I'll state the question from my textbook here:
If $\cos2\theta=0$, then $\begin{vmatrix} 0 & \cos \theta & \sin \theta \\ \cos \theta & \sin \theta & 0 \\ \sin \theta & 0 & \cos \theta \end{vmatrix}^2=$?
This is how I solved the problem:
$\begin{vmatrix} 0 & \cos \theta & \sin \theta \\ \cos \theta & \sin \theta & 0 \\ \sin \theta & 0 & \cos \theta \end{vmatrix}^2$
$= (\cos^3 \theta + \sin^3 \theta)^2$
$= (\cos \theta + \sin \theta)^2(\cos^2 \theta – \cos \theta \sin \theta + \sin^2 \theta)^2$
$= (1+ \sin2\theta)(1-\sin2\theta + \sin^2 \theta \cos^2 \theta)$
$= (1+ \sin2\theta)(1-\sin2\theta) + (1 + \sin2\theta)\sin^2\theta \cos^2 \theta$
$= \cos^2 2\theta + \frac 14 (1 + \sin2\theta)\sin^2 2\theta$
$= \frac 14 (1 + \sin2\theta)\sin^2 2\theta$
Now since $\cos2\theta=0$, $\sin2\theta = \pm 1$.
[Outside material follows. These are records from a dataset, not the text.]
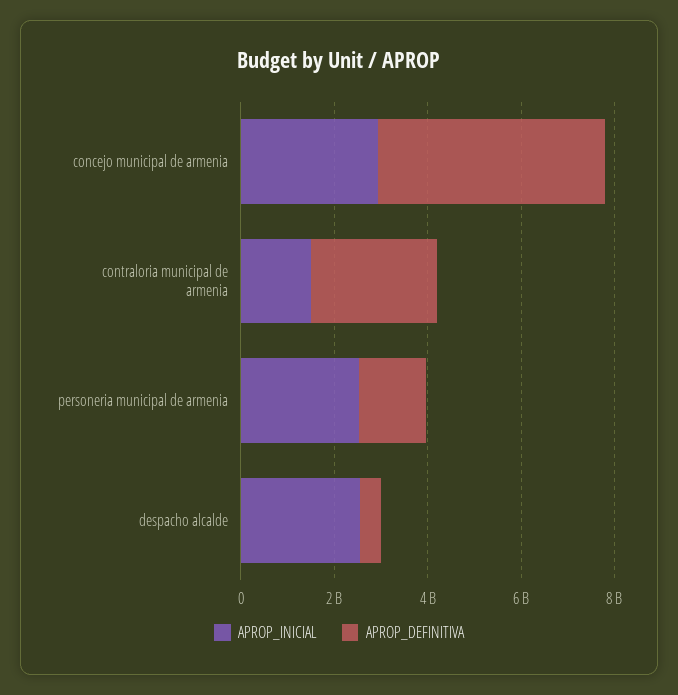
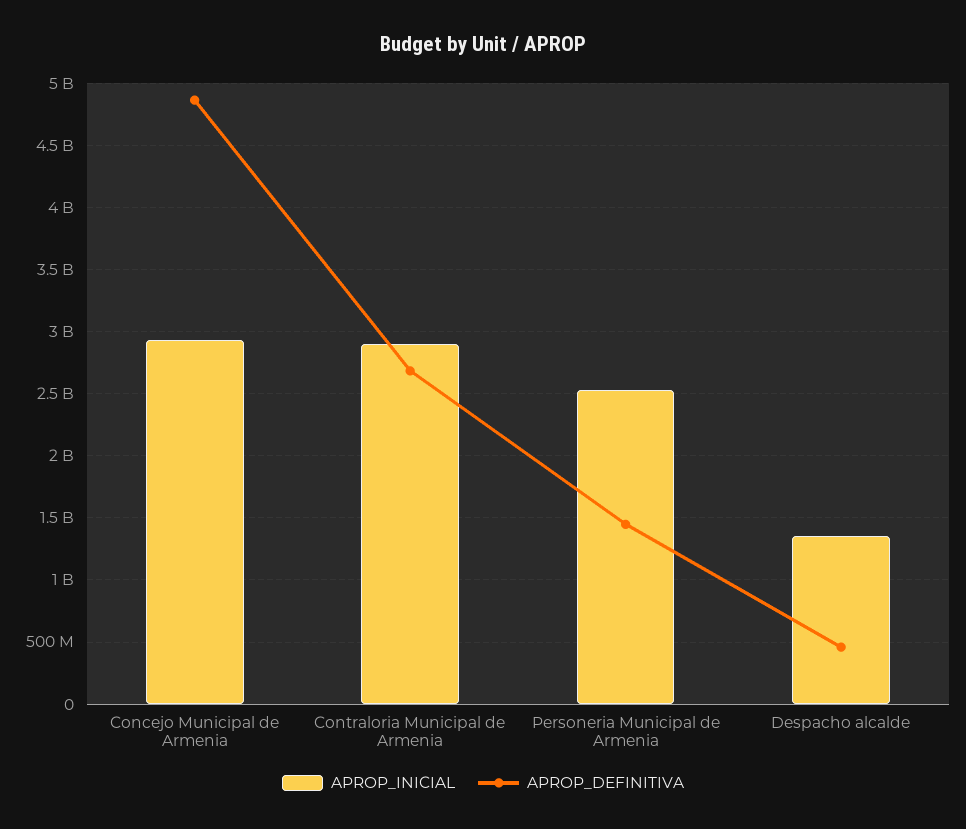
  {
    "APROP_INICIAL": {
      "concejo municipal de armenia": 2950000000,
-     "contraloria municipal de armenia": 1500000000,
+     "contraloria municipal de armenia": 2900000000,
      "personeria municipal de armenia": 2550000000,
-     "despacho alcalde": 2500000000
+     "despacho alcalde": 1350000000
    },
    "APROP_DEFINITIVA": {
      "concejo municipal de armenia": 4850000000,
      "contraloria municipal de armenia": 2700000000,
      "personeria municipal de armenia": 1450000000,
      "despacho alcalde": 450000000
    }
  }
Therefore the above expression can take the values 0 and $\frac12$.
My textbook gives the answer as $\frac12$. I don't see any grounds on rejecting the other answer of 0. Have I made a mistake somewhere? Or am I forgetting something?
Best Answer
When in doubt, use the relations in the original problem. Let $\theta=\frac{3\pi}4$. Then $\cos2\theta=0$, while $\sin\theta=\sqrt2/2=a$ and $\cos\theta=-\sqrt2/2=-a$.
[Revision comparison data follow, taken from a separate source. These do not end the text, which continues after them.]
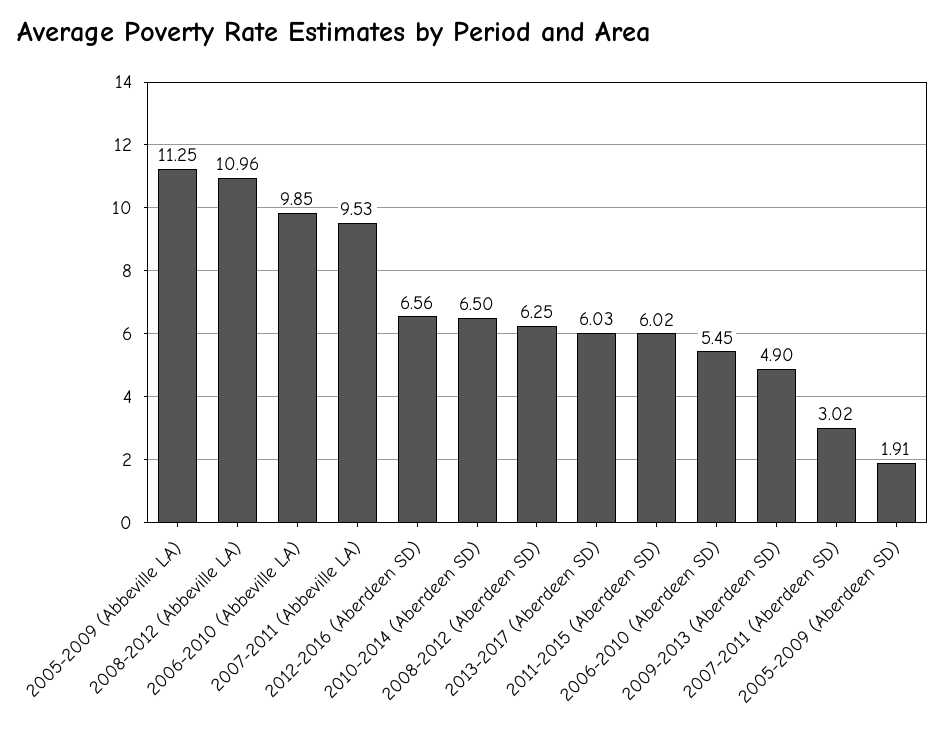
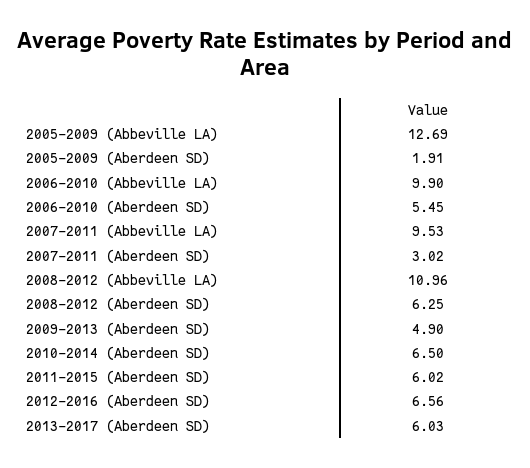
  {
-   "2005-2009 (Abbeville LA)": 11.25,
+   "2005-2009 (Abbeville LA)": 12.69,
    "2008-2012 (Abbeville LA)": 10.96,
-   "2006-2010 (Abbeville LA)": 9.85,
+   "2006-2010 (Abbeville LA)": 9.9,
    "2007-2011 (Abbeville LA)": 9.53,
    "2012-2016 (Aberdeen SD)": 6.56,
    "2010-2014 (Aberdeen SD)": 6.5,
    "2008-2012 (Aberdeen SD)": 6.25,
    "2013-2017 (Aberdeen SD)": 6.03,
    "2011-2015 (Aberdeen SD)": 6.02,
    "2006-2010 (Aberdeen SD)": 5.45,
    "2009-2013 (Aberdeen SD)": 4.9,
    "2007-2011 (Aberdeen SD)": 3.02,
    "2005-2009 (Aberdeen SD)": 1.91
  }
The expression in the question is now $$\begin{vmatrix}0&-a&a\\-a&a&0\\a&0&-a\end{vmatrix}^2$$ Clearly, adding up all three rows of the matrix produces the zero vector, so the whole expression evaluates to zero. Your working is entirely correct: the book is wrong to omit 0 as an answer.
The result of $\frac12$ is obtained with the other principal solution to $\cos2\theta=0$, $\theta=\frac\pi4$.